By Salah Rashid
For nearly three decades, Somalia has been the focus of one of the world’s largest humanitarian operations. Billions of dollars were mobilized through UN-led frameworks with the promise of saving lives, strengthening resilience, and building institutions.
Yet, in the regions of Sool, Sanaag, and Cayn (SSC), that promise has consistently been broken. Mothers watched children go to bed hungry, families walked for days in search of water, and young people saw hope replaced by despair, not because aid was unavailable, but because politics stood in the way.
Between 2019 and 2023 alone, of the $148 million in international assistance earmarked for SSC, only $61 million ever reached its people. Nearly $87 million – more than half, simply disappeared, diverted to unknown or unaccounted destinations. This was not the result of drought, insecurity, or lack of access. It was the result of a single word weaponized against an entire population: “disputed.”
Although SSC has always been part of the Federal Republic of Somalia, international aid agencies and donor governments used that label as a shield. With Somaliland and Puntland laying competing, unproven claims over the territory, the word “disputed” became an easy excuse to look away. It allowed projects to be shifted elsewhere, while families in SSC endured the full weight of drought, climate shocks, hunger, poor health, and collapsing services.
The cost of that cynical classification was immense. Resilience was stripped away as pastoralist households lost the ability to survive bad seasons. Governance weakened as NGOs replaced state institutions as the only source of survival. A generation grew up dependent on handouts rather than secure livelihoods, locked into a cycle of vulnerability.
Today, that cycle may finally be breaking. With the formation of the North East Federal Member State, headquartered in Las Anod, the people of SSC have, for the first time in modern history, a representative government of their own. Abdikadir Ahmed Aw-Ali, popularly known as Firdhiye, was elected as the first President of the North East State, while Dr. Adan Abdullahi Aw-Hassan was chosen as Speaker of Parliament. Their election is not merely a political milestone; it is a beacon of hope for communities long silenced by aid politics. It signals the possibility of rewriting the story of SSC—from one of exclusion to one of empowerment.
For this to succeed, aid must be delivered differently. The region needs a credible and transparent system that coordinates humanitarian assistance and ensures that every dollar meant for SSC reaches SSC. That begins with establishing a professional Aid Coordination Office within the Ministry of Planning, alongside a Ministry of Humanitarian Affairs, to serve as a trusted partner for donors and agencies. Equally vital is the demand that the international community abandon the old excuse of “disputed areas.” Aid must follow people and their needs, not political calculations.
The people of SSC also know that survival cannot be built on endless relief alone. They long for solutions that strengthen their resilience: clean water systems that save children from walking miles each day, rangeland management that preserves the livelihoods of pastoralists, vocational training that gives young people an alternative to migration or despair, and climate-smart agriculture that can withstand an unpredictable environment. These are not luxuries; they are the foundation of dignity and stability.

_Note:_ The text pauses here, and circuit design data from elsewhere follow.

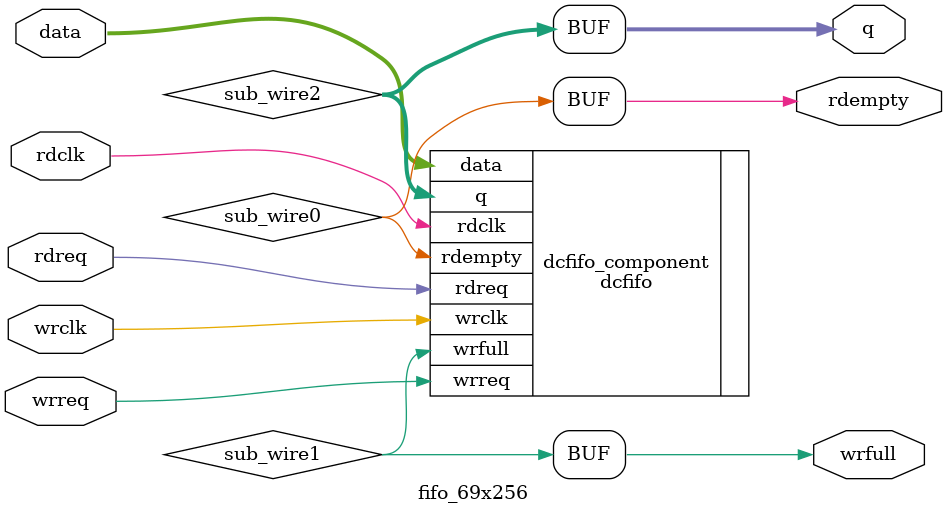
<source format=v>
module fifo_69x256 (
	data,
	rdclk,
	rdreq,
	wrclk,
	wrreq,
	q,
	rdempty,
	wrfull);
	input	[68:0]  data;
	input	  rdclk;
	input	  rdreq;
	input	  wrclk;
	input	  wrreq;
	output	[68:0]  q;
	output	  rdempty;
	output	  wrfull;
	wire  sub_wire0;
	wire  sub_wire1;
	wire [68:0] sub_wire2;
	wire  rdempty = sub_wire0;
	wire  wrfull = sub_wire1;
	wire [68:0] q = sub_wire2[68:0];
	dcfifo	dcfifo_component (
				.wrclk (wrclk),
				.rdreq (rdreq),
				.rdclk (rdclk),
				.wrreq (wrreq),
				.data (data),
				.rdempty (sub_wire0),
				.wrfull (sub_wire1),
				.q (sub_wire2)
				// synopsys translate_off
				,
				.aclr (),
				.rdfull (),
				.rdusedw (),
				.wrempty (),
				.wrusedw ()
				// synopsys translate_on
				);
	defparam
		dcfifo_component.intended_device_family = "Cyclone III",
		dcfifo_component.lpm_numwords = 256,
		dcfifo_component.lpm_showahead = "OFF",
		dcfifo_component.lpm_type = "dcfifo",
		dcfifo_component.lpm_width = 69,
		dcfifo_component.lpm_widthu = 8,
		dcfifo_component.overflow_checking = "OFF",
		dcfifo_component.rdsync_delaypipe = 4,
		dcfifo_component.underflow_checking = "OFF",
		dcfifo_component.use_eab = "ON",
		dcfifo_component.wrsync_delaypipe = 4;
endmodule
</source>
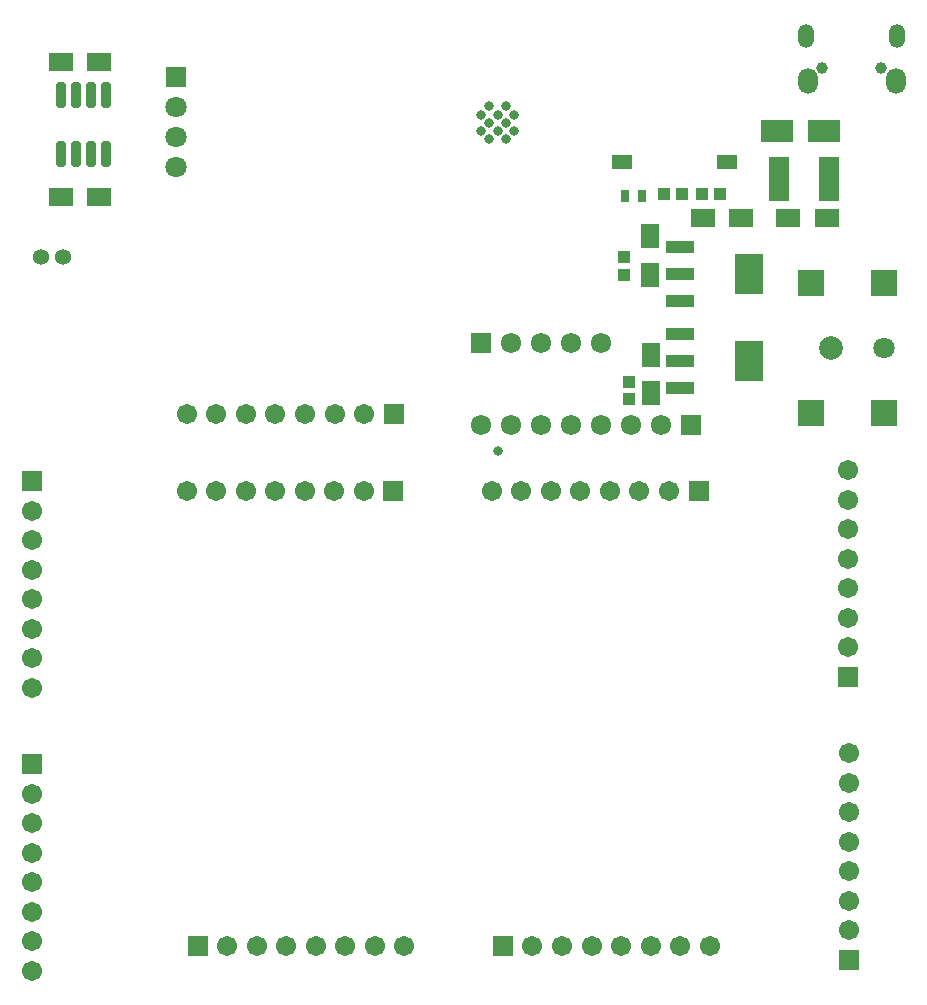
<source format=gbr>
%TF.GenerationSoftware,Altium Limited,Altium Designer,22.10.1 (41)*%
G04 Layer_Color=16711935*
%FSLAX25Y25*%
%MOIN*%
%TF.SameCoordinates,BEAA4B2D-68BC-4382-99D5-5DCEA874A810*%
%TF.FilePolarity,Negative*%
%TF.FileFunction,Soldermask,Bot*%
%TF.Part,Single*%
G01*
G75*
%TA.AperFunction,SMDPad,CuDef*%
%ADD63R,0.08674X0.08674*%
%ADD64R,0.06706X0.05131*%
%ADD65R,0.06800X0.14800*%
%ADD66R,0.07950X0.06150*%
G04:AMPARAMS|DCode=67|XSize=85.56mil|YSize=31.23mil|CornerRadius=6.9mil|HoleSize=0mil|Usage=FLASHONLY|Rotation=90.000|XOffset=0mil|YOffset=0mil|HoleType=Round|Shape=RoundedRectangle|*
%AMROUNDEDRECTD67*
21,1,0.08556,0.01742,0,0,90.0*
21,1,0.07175,0.03123,0,0,90.0*
1,1,0.01381,0.00871,0.03588*
1,1,0.01381,0.00871,-0.03588*
1,1,0.01381,-0.00871,-0.03588*
1,1,0.01381,-0.00871,0.03588*
%
%ADD67ROUNDEDRECTD67*%
%ADD68R,0.10642X0.07493*%
%ADD69R,0.03950X0.03950*%
%ADD70R,0.09265X0.13595*%
%ADD71R,0.09265X0.04343*%
%ADD72R,0.03950X0.03950*%
%ADD73R,0.02965X0.04343*%
%ADD74R,0.06150X0.07950*%
%TA.AperFunction,ComponentPad*%
%ADD75C,0.07887*%
%ADD76C,0.07099*%
%ADD77C,0.05359*%
%ADD78C,0.06784*%
%ADD79R,0.06784X0.06784*%
%ADD80C,0.06737*%
%ADD81R,0.06737X0.06737*%
%ADD82R,0.06737X0.06737*%
%ADD83O,0.06509X0.08674*%
%ADD84O,0.05328X0.07887*%
%ADD85C,0.03950*%
%ADD86R,0.07099X0.07099*%
%TA.AperFunction,ViaPad*%
%ADD87C,0.03162*%
D63*
X302217Y241154D02*
D03*
Y197846D02*
D03*
X278004Y241154D02*
D03*
Y197846D02*
D03*
D64*
X214822Y281442D02*
D03*
X249861D02*
D03*
D65*
X283841Y275854D02*
D03*
X267300D02*
D03*
D66*
X27827Y269717D02*
D03*
X40727D02*
D03*
X283200Y262673D02*
D03*
X270300D02*
D03*
X27800Y314900D02*
D03*
X40700D02*
D03*
X241800Y262753D02*
D03*
X254700D02*
D03*
D67*
X43000Y303744D02*
D03*
X38000D02*
D03*
X33000D02*
D03*
X28000D02*
D03*
Y284256D02*
D03*
X33000D02*
D03*
X38000D02*
D03*
X43000D02*
D03*
D68*
X282374Y291854D02*
D03*
X266626D02*
D03*
D69*
X217349Y208253D02*
D03*
Y202347D02*
D03*
X215700Y243747D02*
D03*
Y249653D02*
D03*
D70*
X257255Y215000D02*
D03*
Y244000D02*
D03*
D71*
X234184Y224016D02*
D03*
Y215000D02*
D03*
Y205984D02*
D03*
Y234984D02*
D03*
Y244000D02*
D03*
Y253016D02*
D03*
D72*
X241747Y270711D02*
D03*
X247653D02*
D03*
X234826D02*
D03*
X228920D02*
D03*
D73*
X215791Y270255D02*
D03*
X221500D02*
D03*
D74*
X224408Y243800D02*
D03*
Y256700D02*
D03*
X224488Y204300D02*
D03*
Y217200D02*
D03*
D75*
X284500Y219500D02*
D03*
D76*
X302217D02*
D03*
X66268Y299820D02*
D03*
Y289820D02*
D03*
Y279820D02*
D03*
D77*
X28740Y249650D02*
D03*
X21260D02*
D03*
D78*
X188000Y221000D02*
D03*
X178000D02*
D03*
X198000D02*
D03*
X208000D02*
D03*
X188000Y193730D02*
D03*
X198000D02*
D03*
X208000D02*
D03*
X228000D02*
D03*
X218000D02*
D03*
X178000D02*
D03*
X168000D02*
D03*
D79*
Y221000D02*
D03*
X238000Y193730D02*
D03*
D80*
X18338Y106153D02*
D03*
Y115996D02*
D03*
Y125838D02*
D03*
Y135681D02*
D03*
Y165208D02*
D03*
Y145523D02*
D03*
Y155366D02*
D03*
X119035Y171956D02*
D03*
X109193D02*
D03*
X128878D02*
D03*
X99350D02*
D03*
X89508D02*
D03*
X79665D02*
D03*
X69823D02*
D03*
X290271Y129525D02*
D03*
Y139368D02*
D03*
Y119683D02*
D03*
Y149210D02*
D03*
Y159053D02*
D03*
Y168895D02*
D03*
Y178738D02*
D03*
X194931Y20023D02*
D03*
X204773D02*
D03*
X185088D02*
D03*
X214616D02*
D03*
X224459D02*
D03*
X234301D02*
D03*
X244144D02*
D03*
X142407D02*
D03*
X132565D02*
D03*
X122722D02*
D03*
X112880D02*
D03*
X83352D02*
D03*
X103037D02*
D03*
X93195D02*
D03*
X171559Y171956D02*
D03*
X181401D02*
D03*
X191244D02*
D03*
X201086D02*
D03*
X230614D02*
D03*
X210929D02*
D03*
X220772D02*
D03*
X119114Y197523D02*
D03*
X109272D02*
D03*
X128957D02*
D03*
X99429D02*
D03*
X89587D02*
D03*
X79744D02*
D03*
X69901D02*
D03*
X290772Y84395D02*
D03*
Y74553D02*
D03*
Y64710D02*
D03*
Y54868D02*
D03*
Y25340D02*
D03*
Y45025D02*
D03*
Y35183D02*
D03*
X18338Y61023D02*
D03*
Y51181D02*
D03*
Y70866D02*
D03*
Y41338D02*
D03*
Y31496D02*
D03*
Y21653D02*
D03*
Y11811D02*
D03*
D81*
Y175051D02*
D03*
X290271Y109840D02*
D03*
X290772Y15498D02*
D03*
X18338Y80708D02*
D03*
D82*
X138720Y171956D02*
D03*
X175246Y20023D02*
D03*
X73510D02*
D03*
X240457Y171956D02*
D03*
X138799Y197523D02*
D03*
D83*
X306165Y308583D02*
D03*
X276835D02*
D03*
D84*
X306756Y323543D02*
D03*
X276244D02*
D03*
D85*
X301343Y312717D02*
D03*
X281658D02*
D03*
D86*
X66268Y309820D02*
D03*
D87*
X173500Y185000D02*
D03*
X170756Y288976D02*
D03*
X179024Y291732D02*
D03*
X173512D02*
D03*
X168000D02*
D03*
X176268Y288976D02*
D03*
X179024Y297244D02*
D03*
X173512D02*
D03*
X168000D02*
D03*
X170756Y294488D02*
D03*
X176268D02*
D03*
Y300000D02*
D03*
X170756D02*
D03*
%TF.MD5,53f95d0b43579cd1dfae110aa2dad60d*%
M02*

</source>
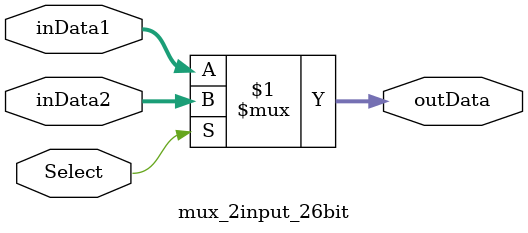
<source format=v>
/* Only have 2 sizes of 2-input MUXes: 32-bit inputs and 5-bit inputs
 Both of the MUXes are modeled off of the S_regFile MUX_N_Mbit */

module mux_2input_32bit(Select, inData1, inData2, outData);

   /* This mux is to choose b/w register value or address info as input to ALU
    NOTE: when Select is 1, the first input (inData[31:0]) is selected  */
     
   input wire Select;  
   input wire [31:0] inData1, inData2;
   output wire [31:0] outData;
   
   /* NOTE: when Select is 0 the first input (inData[63:31]) is selected */
   assign outData = Select?inData2:inData1;
   
endmodule // Mux_64_32bit

/* This mux is to choose how to increment PC */

module mux_3input_32bit(Select, inData1, inData2, inData3, outData);

   input wire [1:0] Select;
   input wire [31:0] inData1, inData2, inData3;
   output wire [31:0] outData;

   assign outData = (Select == 0)?inData1:(Select == 1)?inData2:inData3;

endmodule // Mux_3input_32bit



/* This mux is to choose which REG to write to in REG_FILE */

module mux_2input_5bit(Select, inData1, inData2, outData);
   
   input wire Select;
   input wire [4:0] inData1, inData2;
   output wire [4:0] outData;
     
   assign outData = Select?inData2:inData1;
   
endmodule // Mux_10_5bit

module mux_2input_26bit(Select, inData1, inData2, outData);

   input wire Select;
   input wire [25:0] inData1, inData2;
   output wire [25:0] outData;

   assign outData = Select?inData2:inData1;
  
endmodule // mux_2input_26bit

</source>
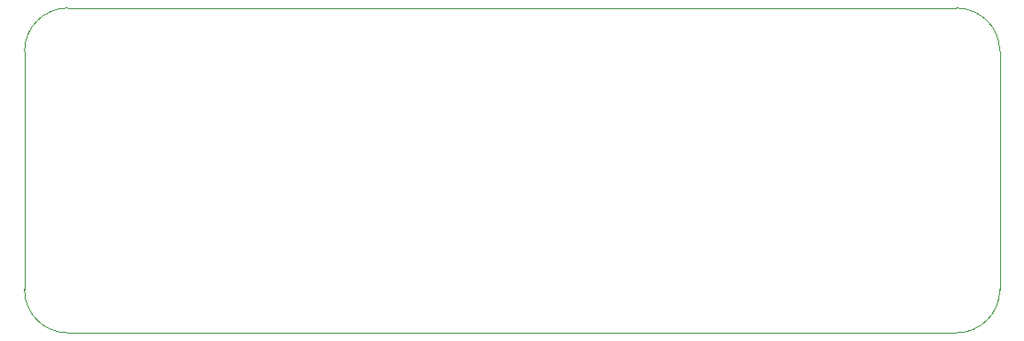
<source format=gm1>
G04*
G04 #@! TF.GenerationSoftware,Altium Limited,Altium Designer,18.0.9 (584)*
G04*
G04 Layer_Color=16711935*
%FSLAX25Y25*%
%MOIN*%
G70*
G01*
G75*
%ADD54C,0.00050*%
D54*
X468504Y212598D02*
G03*
X452756Y228346I-15748J0D01*
G01*
Y110236D02*
G03*
X468504Y125984I0J15748D01*
G01*
X114173D02*
G03*
X129921Y110236I15748J0D01*
G01*
Y228346D02*
G03*
X114173Y212598I0J-15748D01*
G01*
X468504Y125984D02*
Y212598D01*
X129921Y110236D02*
X452756D01*
X114173Y125984D02*
Y212598D01*
X129921Y228346D02*
X452756D01*
M02*

</source>
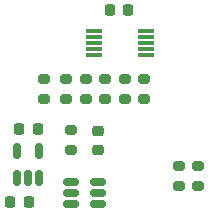
<source format=gbr>
%TF.GenerationSoftware,KiCad,Pcbnew,7.0.7*%
%TF.CreationDate,2024-07-11T11:51:31-04:00*%
%TF.ProjectId,attiny412_breakout,61747469-6e79-4343-9132-5f627265616b,1.0*%
%TF.SameCoordinates,Original*%
%TF.FileFunction,Paste,Bot*%
%TF.FilePolarity,Positive*%
%FSLAX46Y46*%
G04 Gerber Fmt 4.6, Leading zero omitted, Abs format (unit mm)*
G04 Created by KiCad (PCBNEW 7.0.7) date 2024-07-11 11:51:31*
%MOMM*%
%LPD*%
G01*
G04 APERTURE LIST*
G04 Aperture macros list*
%AMRoundRect*
0 Rectangle with rounded corners*
0 $1 Rounding radius*
0 $2 $3 $4 $5 $6 $7 $8 $9 X,Y pos of 4 corners*
0 Add a 4 corners polygon primitive as box body*
4,1,4,$2,$3,$4,$5,$6,$7,$8,$9,$2,$3,0*
0 Add four circle primitives for the rounded corners*
1,1,$1+$1,$2,$3*
1,1,$1+$1,$4,$5*
1,1,$1+$1,$6,$7*
1,1,$1+$1,$8,$9*
0 Add four rect primitives between the rounded corners*
20,1,$1+$1,$2,$3,$4,$5,0*
20,1,$1+$1,$4,$5,$6,$7,0*
20,1,$1+$1,$6,$7,$8,$9,0*
20,1,$1+$1,$8,$9,$2,$3,0*%
G04 Aperture macros list end*
%ADD10RoundRect,0.150000X0.150000X-0.512500X0.150000X0.512500X-0.150000X0.512500X-0.150000X-0.512500X0*%
%ADD11RoundRect,0.150000X0.512500X0.150000X-0.512500X0.150000X-0.512500X-0.150000X0.512500X-0.150000X0*%
%ADD12R,1.400000X0.300000*%
%ADD13RoundRect,0.200000X0.275000X-0.200000X0.275000X0.200000X-0.275000X0.200000X-0.275000X-0.200000X0*%
%ADD14RoundRect,0.200000X-0.275000X0.200000X-0.275000X-0.200000X0.275000X-0.200000X0.275000X0.200000X0*%
%ADD15RoundRect,0.218750X-0.256250X0.218750X-0.256250X-0.218750X0.256250X-0.218750X0.256250X0.218750X0*%
%ADD16RoundRect,0.225000X0.225000X0.250000X-0.225000X0.250000X-0.225000X-0.250000X0.225000X-0.250000X0*%
%ADD17RoundRect,0.225000X-0.225000X-0.250000X0.225000X-0.250000X0.225000X0.250000X-0.225000X0.250000X0*%
G04 APERTURE END LIST*
D10*
%TO.C,U4*%
X141859000Y-108447000D03*
X140909000Y-108447000D03*
X139959000Y-108447000D03*
X139959000Y-106172000D03*
X141859000Y-106172000D03*
%TD*%
D11*
%TO.C,U3*%
X146806500Y-108778000D03*
X146806500Y-109728000D03*
X146806500Y-110678000D03*
X144531500Y-110678000D03*
X144531500Y-109728000D03*
X144531500Y-108778000D03*
%TD*%
D12*
%TO.C,U1*%
X150876000Y-96012000D03*
X150876000Y-96512000D03*
X150876000Y-97012000D03*
X150876000Y-97512000D03*
X150876000Y-98012000D03*
X146476000Y-98012000D03*
X146476000Y-97512000D03*
X146476000Y-97012000D03*
X146476000Y-96512000D03*
X146476000Y-96012000D03*
%TD*%
D13*
%TO.C,R9*%
X142290800Y-101726000D03*
X142290800Y-100076000D03*
%TD*%
D14*
%TO.C,R8*%
X144526000Y-104395000D03*
X144526000Y-106045000D03*
%TD*%
%TO.C,R7*%
X145796000Y-100076000D03*
X145796000Y-101726000D03*
%TD*%
%TO.C,R6*%
X144145000Y-100076000D03*
X144145000Y-101726000D03*
%TD*%
%TO.C,R5*%
X147447000Y-100076000D03*
X147447000Y-101726000D03*
%TD*%
D13*
%TO.C,R4*%
X150749000Y-100076000D03*
X150749000Y-101726000D03*
%TD*%
D14*
%TO.C,R3*%
X149098000Y-100076000D03*
X149098000Y-101726000D03*
%TD*%
%TO.C,R2*%
X155321000Y-107442000D03*
X155321000Y-109092000D03*
%TD*%
%TO.C,R1*%
X153670000Y-107442000D03*
X153670000Y-109092000D03*
%TD*%
D15*
%TO.C,F1*%
X146812000Y-104470000D03*
X146812000Y-106045000D03*
%TD*%
D16*
%TO.C,C3*%
X140970000Y-110490000D03*
X139420000Y-110490000D03*
%TD*%
%TO.C,C2*%
X141732000Y-104267000D03*
X140182000Y-104267000D03*
%TD*%
D17*
%TO.C,C1*%
X147828000Y-94234000D03*
X149378000Y-94234000D03*
%TD*%
M02*

</source>
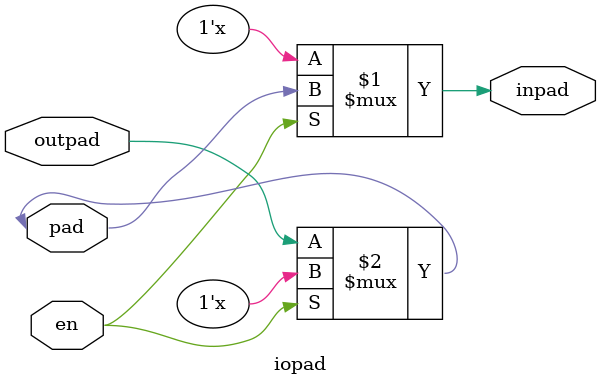
<source format=v>
module iopad(
//input zin, // Set output to be Z
input outpad, // Data output
output inpad, // Data input
inout pad, // bi-directional pad
input en // enable signal to control direction of iopad
//input direction_inv // enable signal to control direction of iopad
);
  //----- when direction enabled, the signal is propagated from pad to din
  assign inpad = en ? pad : 1'bz;
  //----- when direction is disabled, the signal is propagated from dout to pad
  assign pad = en ? 1'bz : outpad;
endmodule

</source>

For too long, aid in SSC has been something done to people rather than with them. International actors bypassed local organizations and institutions, unintentionally weakening the very governance structures they claim to support. But SSC’s new leadership is determined to turn that page.
Aid must empower Somali organizations, civil society, and local institutions, ensuring communities are not passive recipients but active drivers of their own future.
The international community also faces a test. Donors cannot continue to bankroll manipulation while claiming to promote peace and resilience. Ethical aid-free from political distortion is not only a humanitarian duty but a peacebuilding necessity. The North Eastern region holds immense untapped potential in livestock, trade, renewable energy, and cross-border commerce. If supported with fairness and vision, it could become a model of recovery, stability, and growth.
For decades, SSC was left behind by a label. But labels do not define people. With transparent governance and genuine international engagement, the people of the North East State can transform their story from one of neglect to one of determination. The question is no longer whether SSC deserves aid, it is whether the world is finally willing to deliver aid justly, equitably, and without political manipulation.
It can happen. It should happen. And the families of Sool, Sanaag, and Cayn are determined to ensure that it does.
The views expressed in this article are solely those of the author and do not necessarily reflect the opinions of Somali Stream.